● **AIM OF THE EXERCISE**
Every line of the material needs an exact copy, apart from the images.

● **RECORDS SHOWN**
/---
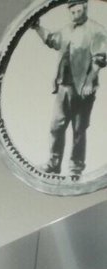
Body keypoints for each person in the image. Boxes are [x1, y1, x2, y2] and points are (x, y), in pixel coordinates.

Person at [33, 1, 107, 180]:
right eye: (72, 11)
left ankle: (75, 169)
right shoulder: (67, 30)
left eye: (78, 10)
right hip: (63, 87)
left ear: (85, 7)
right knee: (56, 127)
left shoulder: (97, 30)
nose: (75, 14)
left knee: (79, 129)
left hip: (82, 89)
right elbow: (51, 40)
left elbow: (100, 59)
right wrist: (37, 28)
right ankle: (53, 163)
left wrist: (89, 82)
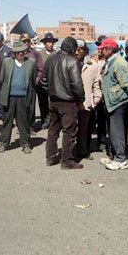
\---
● **SOLUTION TO THE PROBLEM**
Body keypoints for each person in the image. Boxes are [x1, y1, x2, y2] and points are (x, y), in pixel coordinates.

Person at [33, 1, 107, 180]:
right eye: (72, 11)
left ankle: (75, 169)
right shoulder: (67, 30)
left eye: (78, 10)
right hip: (63, 87)
left ear: (85, 7)
right knee: (56, 127)
left shoulder: (97, 30)
nose: (75, 14)
left knee: (79, 129)
left hip: (82, 89)
right elbow: (51, 40)
left elbow: (100, 59)
right wrist: (37, 28)
right ankle: (53, 163)
left wrist: (89, 82)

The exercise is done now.